Es la segunda vez en 20 años que vemos desfilar rumbo a prisión a políticos y funcionarios corruptos. Una variopinta hilera de deshonestos autoritarios y democráticos, de izquierda y de derecha, aventureros y profesionales de la política.
A inicios del siglo XXI, mientras la Fiscalía y el Poder Judicial denunciaban y procesaban a los fujimoristas y montesinistas que delinquieron en la última década del siglo XX, quienes los habían combatido y enfrentado acusándolos de abusivos y rateros, hicieron lo mismo que ellos: engañaron y robaron al Estado y al pueblo. Demostrando una vanidad infame, que los hizo creerse inalcanzables; y una estupidez contumaz, que les impidió comprender que las cosas en el Perú y en el mundo han cambiado, que todo se termina por saber y que ya ningún corrupto puede esconderse, ni siquiera detrás del poder (Ejecutivo o Legislativo) o de la muerte.
En todas partes se cuecen habas, pero en el Perú, solo se cuecen habas, solía decir el poeta César Moro. ¿Así seguirá siendo nuestro destino?
¿Bastará con apelar a los partidos políticos para que renueven sus cuadros y filtren a sus dirigentes? ¿Con convocar a los mejores ciudadanos para que participen, se agrupen y postulen?

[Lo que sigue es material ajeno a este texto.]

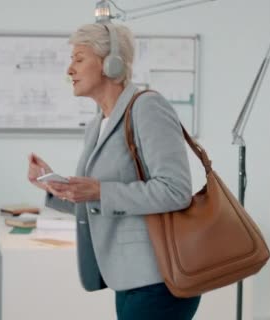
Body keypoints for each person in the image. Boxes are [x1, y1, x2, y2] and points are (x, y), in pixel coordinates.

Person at [27, 23, 200, 320]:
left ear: (111, 63)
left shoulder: (147, 107)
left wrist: (99, 190)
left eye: (79, 59)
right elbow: (100, 203)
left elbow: (176, 191)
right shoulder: (98, 124)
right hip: (127, 278)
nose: (70, 69)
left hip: (160, 278)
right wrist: (57, 188)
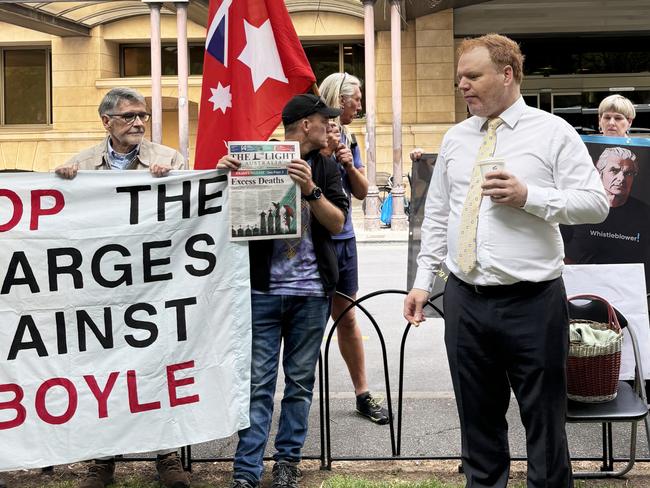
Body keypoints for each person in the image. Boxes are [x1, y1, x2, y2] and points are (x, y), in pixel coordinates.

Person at [403, 34, 608, 488]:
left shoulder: (553, 132)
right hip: (465, 301)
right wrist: (423, 282)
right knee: (477, 425)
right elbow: (438, 213)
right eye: (460, 78)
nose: (463, 86)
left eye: (472, 76)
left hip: (533, 302)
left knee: (545, 424)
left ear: (507, 74)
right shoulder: (456, 138)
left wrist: (529, 196)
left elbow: (595, 204)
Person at [55, 87, 188, 488]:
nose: (138, 123)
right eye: (129, 116)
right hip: (104, 290)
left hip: (154, 287)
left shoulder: (169, 160)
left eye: (143, 116)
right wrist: (63, 185)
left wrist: (172, 183)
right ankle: (102, 460)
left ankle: (167, 456)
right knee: (105, 372)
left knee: (159, 368)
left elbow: (190, 215)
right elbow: (64, 229)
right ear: (106, 121)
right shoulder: (79, 165)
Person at [218, 93, 348, 488]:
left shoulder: (324, 166)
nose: (331, 125)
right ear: (305, 124)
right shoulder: (256, 158)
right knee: (258, 384)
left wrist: (311, 190)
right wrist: (221, 176)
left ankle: (288, 462)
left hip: (311, 293)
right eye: (325, 119)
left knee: (299, 383)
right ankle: (247, 470)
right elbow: (225, 218)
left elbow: (338, 222)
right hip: (263, 293)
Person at [319, 73, 388, 424]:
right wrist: (325, 152)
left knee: (347, 318)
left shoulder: (350, 138)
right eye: (355, 100)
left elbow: (361, 191)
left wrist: (347, 162)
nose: (359, 106)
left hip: (345, 241)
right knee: (307, 323)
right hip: (314, 244)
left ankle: (363, 393)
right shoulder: (311, 135)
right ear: (338, 99)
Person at [562, 147, 650, 284]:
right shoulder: (580, 203)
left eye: (628, 173)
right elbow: (557, 247)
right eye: (614, 170)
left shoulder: (645, 214)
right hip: (579, 285)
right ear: (599, 171)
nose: (621, 178)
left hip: (626, 290)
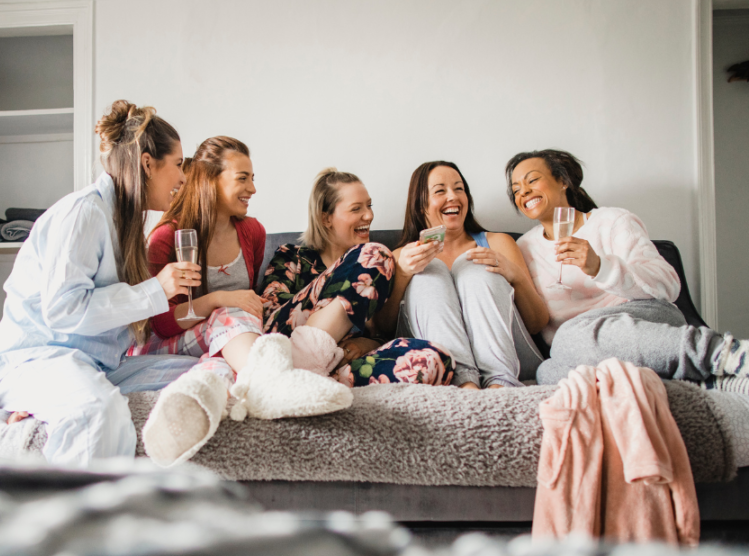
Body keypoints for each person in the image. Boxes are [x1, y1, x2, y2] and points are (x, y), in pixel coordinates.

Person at [0, 101, 203, 467]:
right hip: (33, 361)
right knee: (98, 412)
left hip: (94, 364)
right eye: (177, 164)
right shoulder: (83, 213)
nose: (182, 178)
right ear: (147, 163)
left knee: (200, 372)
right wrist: (156, 290)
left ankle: (47, 408)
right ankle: (76, 516)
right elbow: (64, 311)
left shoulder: (125, 223)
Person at [131, 138, 352, 466]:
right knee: (229, 310)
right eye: (243, 178)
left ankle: (196, 405)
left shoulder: (252, 232)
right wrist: (219, 298)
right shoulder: (168, 237)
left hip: (222, 342)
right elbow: (161, 324)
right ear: (211, 179)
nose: (253, 188)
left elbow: (250, 300)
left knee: (222, 359)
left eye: (253, 178)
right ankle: (272, 378)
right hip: (168, 343)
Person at [507, 148, 749, 388]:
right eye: (516, 189)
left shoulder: (612, 221)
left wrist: (601, 267)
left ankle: (726, 353)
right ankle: (683, 377)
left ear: (562, 181)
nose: (524, 192)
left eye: (532, 180)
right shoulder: (523, 247)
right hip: (579, 347)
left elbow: (668, 286)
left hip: (642, 315)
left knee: (568, 338)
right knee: (548, 372)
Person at [262, 168, 456, 388]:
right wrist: (334, 324)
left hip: (338, 364)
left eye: (369, 206)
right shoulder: (293, 256)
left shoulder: (380, 271)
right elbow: (270, 313)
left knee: (435, 360)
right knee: (375, 254)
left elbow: (384, 331)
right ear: (326, 218)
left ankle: (311, 380)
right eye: (356, 209)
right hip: (284, 347)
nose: (369, 215)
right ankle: (301, 364)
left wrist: (368, 342)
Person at [372, 161, 547, 389]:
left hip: (512, 361)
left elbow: (537, 324)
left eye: (459, 188)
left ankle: (500, 385)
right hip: (437, 368)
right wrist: (404, 273)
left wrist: (516, 276)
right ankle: (463, 385)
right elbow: (382, 329)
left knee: (472, 264)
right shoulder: (400, 256)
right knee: (430, 270)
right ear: (420, 204)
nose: (453, 197)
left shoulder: (499, 243)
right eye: (440, 191)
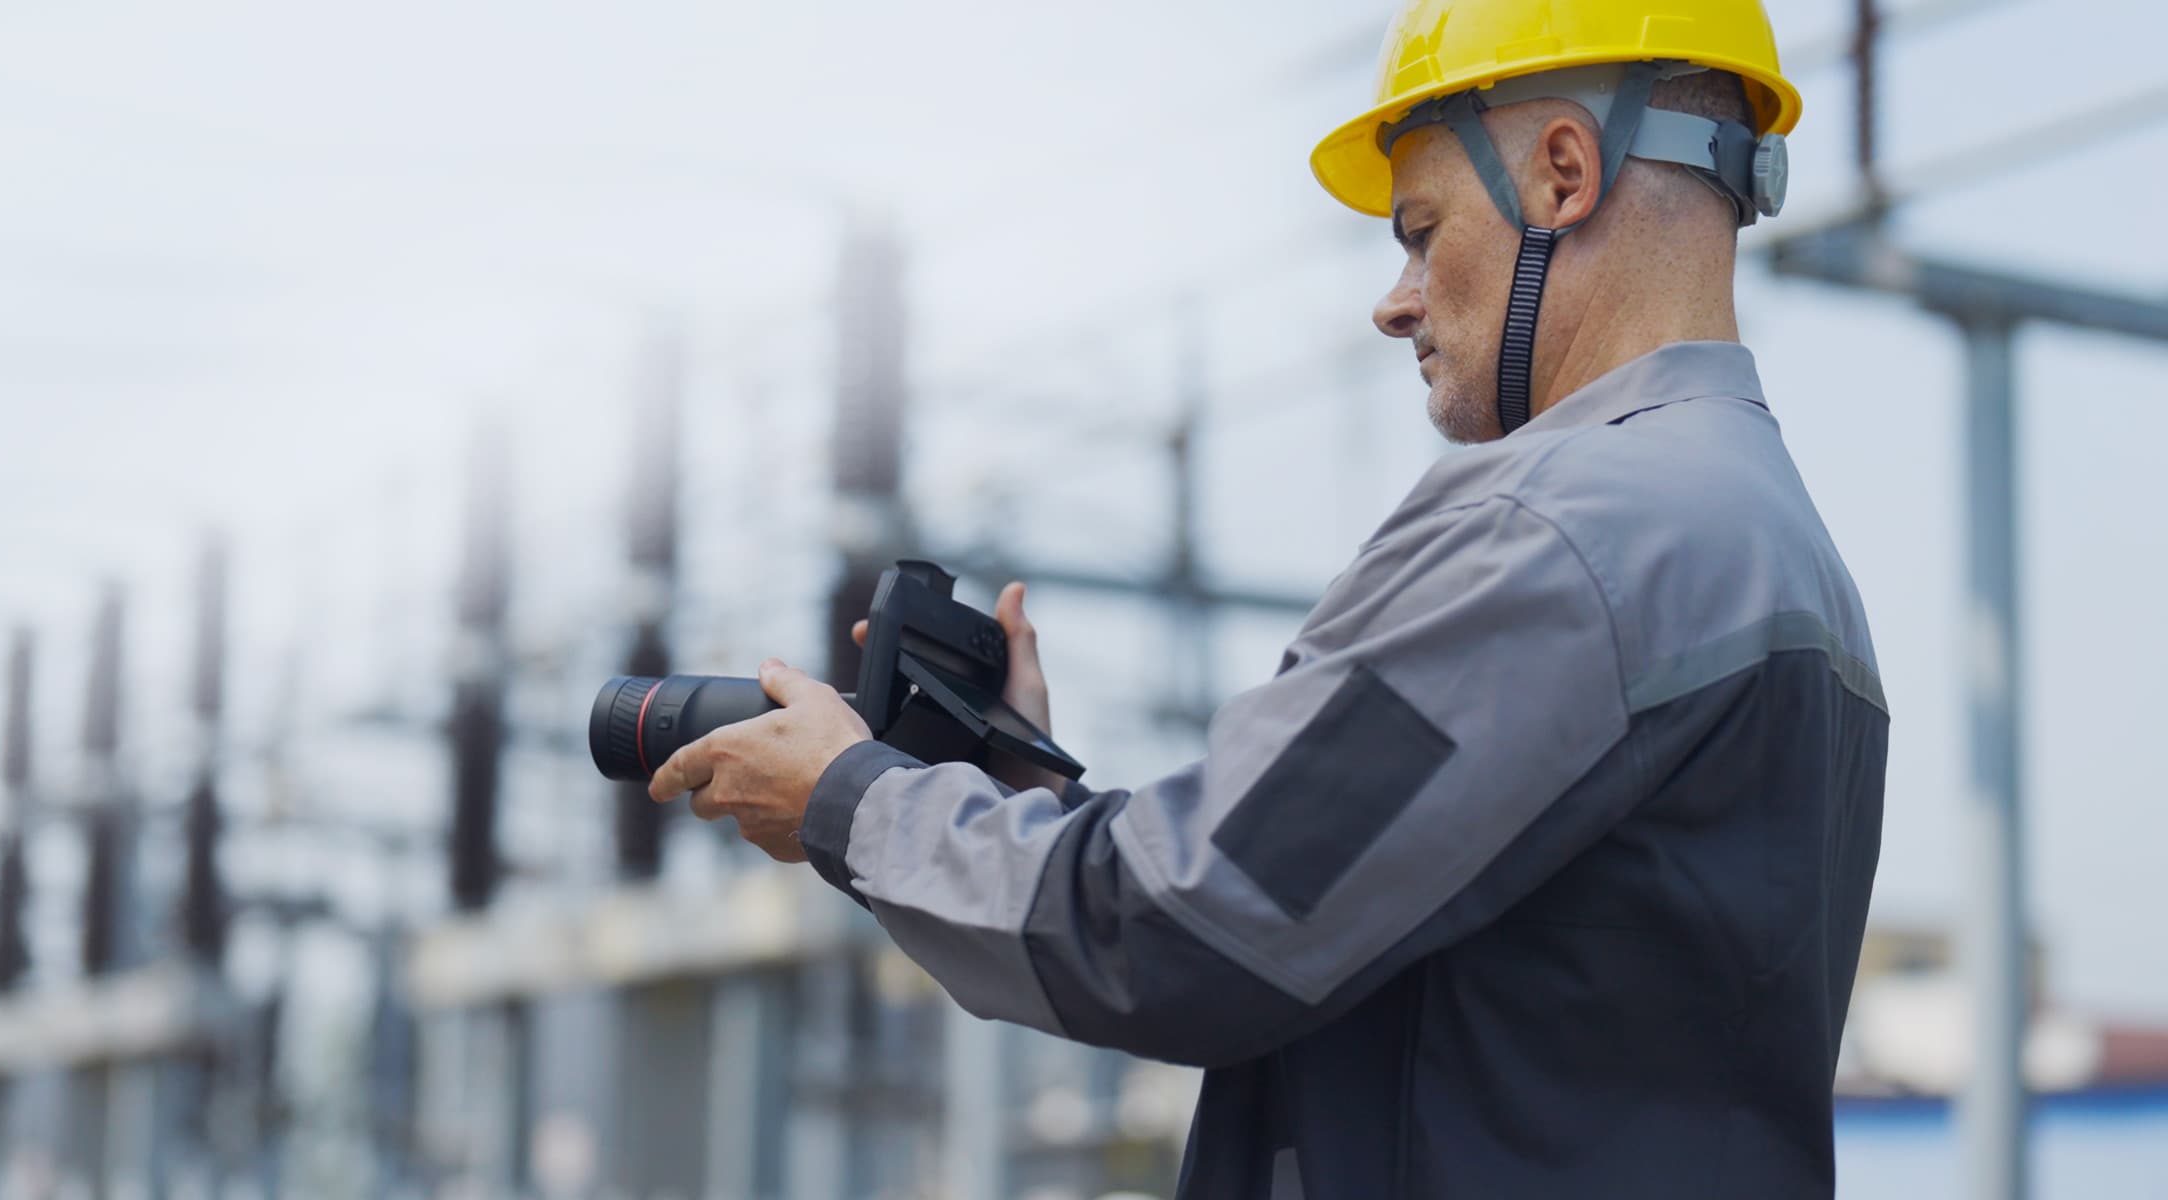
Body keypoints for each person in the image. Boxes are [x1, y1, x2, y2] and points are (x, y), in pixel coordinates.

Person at [647, 0, 1888, 1193]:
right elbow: (1358, 920)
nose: (1394, 300)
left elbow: (1186, 937)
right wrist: (1034, 791)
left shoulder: (1563, 533)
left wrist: (853, 804)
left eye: (1419, 230)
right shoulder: (1773, 545)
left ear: (1563, 173)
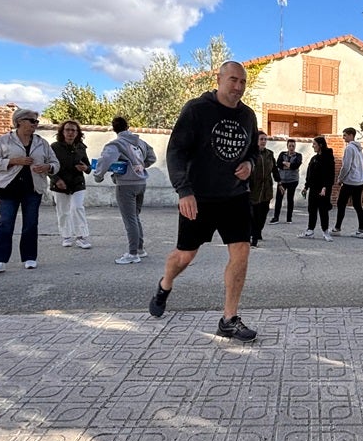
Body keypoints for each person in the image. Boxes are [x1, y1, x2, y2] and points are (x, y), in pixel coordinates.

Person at [147, 61, 260, 341]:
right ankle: (165, 284)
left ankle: (229, 319)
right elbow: (176, 152)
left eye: (243, 82)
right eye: (233, 80)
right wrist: (183, 191)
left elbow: (254, 153)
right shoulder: (197, 110)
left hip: (235, 196)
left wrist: (249, 164)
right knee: (185, 256)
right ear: (219, 79)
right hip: (198, 197)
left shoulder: (248, 116)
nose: (238, 87)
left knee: (241, 253)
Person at [0, 108, 59, 273]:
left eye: (36, 121)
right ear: (19, 121)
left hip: (32, 187)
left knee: (31, 223)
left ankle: (29, 257)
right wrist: (13, 161)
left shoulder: (42, 142)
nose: (35, 124)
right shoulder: (4, 140)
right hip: (8, 187)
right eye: (32, 121)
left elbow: (55, 162)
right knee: (5, 222)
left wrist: (48, 167)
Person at [94, 116, 157, 264]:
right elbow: (152, 157)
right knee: (135, 216)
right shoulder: (140, 142)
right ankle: (140, 249)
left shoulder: (116, 144)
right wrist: (140, 166)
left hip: (126, 184)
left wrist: (98, 175)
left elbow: (106, 160)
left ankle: (133, 253)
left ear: (114, 128)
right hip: (141, 182)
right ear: (127, 126)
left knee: (129, 219)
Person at [49, 119, 92, 249]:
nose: (70, 133)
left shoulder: (81, 147)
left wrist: (85, 168)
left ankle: (81, 237)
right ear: (62, 131)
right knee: (63, 211)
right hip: (60, 184)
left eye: (73, 130)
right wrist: (57, 180)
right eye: (67, 130)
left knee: (77, 207)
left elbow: (88, 166)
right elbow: (49, 167)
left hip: (77, 183)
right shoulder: (54, 147)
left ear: (77, 133)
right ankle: (66, 236)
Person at [332, 127, 363, 238]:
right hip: (360, 181)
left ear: (351, 135)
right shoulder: (359, 149)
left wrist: (340, 178)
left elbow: (346, 166)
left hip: (350, 181)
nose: (343, 137)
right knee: (357, 205)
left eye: (345, 135)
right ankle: (361, 230)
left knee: (341, 204)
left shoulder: (349, 148)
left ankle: (337, 228)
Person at [300, 136, 335, 241]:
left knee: (323, 210)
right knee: (312, 209)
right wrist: (306, 187)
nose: (313, 146)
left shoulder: (328, 158)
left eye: (314, 144)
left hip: (323, 189)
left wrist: (325, 187)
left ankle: (325, 231)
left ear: (320, 145)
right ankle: (310, 230)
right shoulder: (314, 158)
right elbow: (310, 174)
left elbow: (330, 174)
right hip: (313, 188)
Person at [249, 131, 276, 247]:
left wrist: (279, 182)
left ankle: (258, 231)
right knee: (254, 214)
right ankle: (254, 237)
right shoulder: (250, 154)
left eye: (265, 139)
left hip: (266, 188)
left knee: (264, 212)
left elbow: (274, 169)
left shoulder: (270, 154)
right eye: (261, 139)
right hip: (254, 187)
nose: (264, 141)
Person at [270, 138, 302, 223]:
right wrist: (290, 165)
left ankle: (289, 218)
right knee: (279, 199)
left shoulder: (298, 155)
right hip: (282, 180)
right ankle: (276, 217)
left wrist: (286, 164)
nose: (291, 147)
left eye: (293, 146)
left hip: (293, 180)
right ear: (287, 146)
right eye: (290, 146)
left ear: (295, 146)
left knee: (290, 199)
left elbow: (296, 165)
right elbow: (278, 164)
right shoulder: (282, 154)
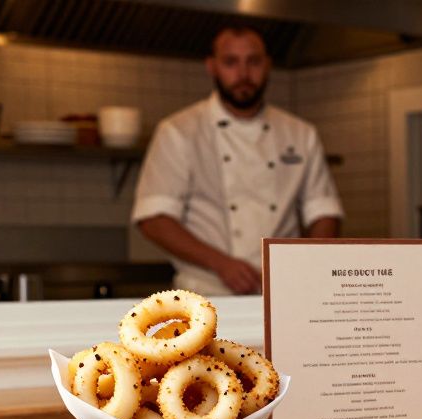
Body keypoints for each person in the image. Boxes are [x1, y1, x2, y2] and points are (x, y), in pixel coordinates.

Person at [133, 25, 344, 296]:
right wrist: (221, 264)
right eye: (231, 62)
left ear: (267, 65)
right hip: (204, 294)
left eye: (253, 62)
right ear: (212, 66)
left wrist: (306, 269)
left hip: (282, 292)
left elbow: (324, 212)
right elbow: (154, 219)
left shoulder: (300, 133)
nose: (243, 74)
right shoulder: (179, 131)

¿Bastará con apelar a los partidos políticos para que renueven sus cuadros y filtren a sus dirigentes? ¿Con convocar a los mejores ciudadanos para que participen, se agrupen y postulen?
Si lo abordáramos desde el punto de vista de las responsabilidades, ¿quién tendría más por responder? Quien formó parte de la dirigencia de una organización política, quien creció en el ejercicio de la representación –Villarán fue presidenta de la Coordinadora de DD.HH., ministra de la Mujer, defensora de la Policía, alcaldesa; García fue constituyente, diputado, presidente del Perú dos veces–. O quien se aprovechó de una coyuntura y se trepó a la ola electoral a probar suerte.
Si las penas que sufrieron Alberto Fujimori, sus operadores del Servicio de Inteligencia, sus militares y sus funcionarios corruptos no sirvieron para escarmentar a sus sucesores, ¿no debería la justicia redoblar las condenas a quienes delinquen en el uso del poder? Los involucrados en el caso Lava Jato en el Perú no son delincuentes cualesquiera, fueron importantes autoridades; tienen, entonces, una doble responsabilidad porque en sus manos recayó el encargo de conducir el país, la ciudad, el Parlamento. Ellos debían dar el ejemplo y, por el contrario, le dieron la espalda al país.
¿En el año del bicentenario, los peruanos volveremos a equivocarnos con un aventurero como Fujimori, Toledo o Humala, o con un político profesional como Alan García o Susana Villarán?